We choose to consume products called "food", that are nothing of the sort. 'Foodstuffs' in boxes that can sit on shelves for decades, things in plastics, or cans, filled with BPA's and other chemicals. And don't get me started on "fastfood".

We wonder why we get sick? We wonder why our immunity is low? Why do some people experience what has been classified as "AIDS", which is basically just low immunity. Why the explosion of cancers since the early 1900's, when most of the chemicals and poisons did not exist?
Beauchamp had it right,  "The primary cause of disease is in us, always in us."
And Pasteur's dying words, "Beauchamp is right, the germ is nothing, and the terrain is everything."

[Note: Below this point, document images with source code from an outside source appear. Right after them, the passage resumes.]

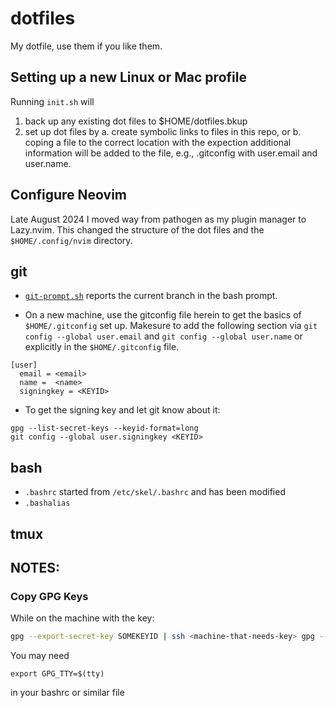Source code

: # dotfiles

My dotfile, use them if you like them.

## Setting up a new Linux or Mac profile
Running `init.sh` will

1. back up any existing dot files to $HOME/dotfiles.bkup
2. set up dot files by
   a. create symbolic links to files in this repo, or
   b. coping a file to the correct location with the expection additional
   information will be added to the file, e.g., .gitconfig with user.email and
   user.name.

## Configure Neovim
Late August 2024 I moved way from pathogen as my plugin manager to Lazy.nvim.
This changed the structure of the dot files and the `$HOME/.config/nvim`
directory.

## git
* [`git-prompt.sh`](https://raw.githubusercontent.com/git/git/master/contrib/completion/git-prompt.sh)
  reports the current branch in the bash prompt.

* On a new machine, use the gitconfig file herein to get the basics of
  `$HOME/.gitconfig` set up.  Makesure to add the following section via `git
  config --global user.email` and `git config --global user.name` or explicitly
  in the `$HOME/.gitconfig` file.

```
[user]
  email = <email>
  name =  <name>
  signingkey = <KEYID>
```

* To get the signing key and let git know about it:
[](https://docs.github.com/en/authentication/managing-commit-signature-verification/telling-git-about-your-signing-key)

```
gpg --list-secret-keys --keyid-format=long
git config --global user.signingkey <KEYID>
```

## bash

* `.bashrc` started from `/etc/skel/.bashrc` and has been modified
* `.bashalias`

## tmux


## NOTES:

### Copy GPG Keys
While on the machine with the key:

```bash
gpg --export-secret-key SOMEKEYID | ssh <machine-that-needs-key> gpg --import
```

You may need
```
export GPG_TTY=$(tty)
```
in your bashrc or similar file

http://www.herbsciences.com/docs/HEALTHWARS.pdf

I'm asking all of my readers to start the new year off right. Evaluate your terrain. Evaluate your kitchen cupboards, refrigerators, medicine cabinets, homes, diets, and lifestyles.
See what you can do this year to clean up your "living home", your terrain, your inner ecosystem. Your body, and your health, will thank you for it.

1 comment:

  1. Bingo. Neurotoxic and carcinogenic chemicals are impossible to avoid completely (short of quitting food, air and water), but limiting some of the most potent culprits can put a big dent in the risk. On the top of my proactive list: eating organic whole foods; reserving drugs and vaccines (both of which are generally highly toxic and immune disrupting) for extenuating circumstances; and sharply limiting or avoiding food allergens and concentrated forms of fructose (which is as hard on the liver as alcohol, and responsible for non-alcoholic fatty liver disease now epidemic in children). The less our bodies have to detoxify and produce antibodies against, the more energy they have for more productive activities.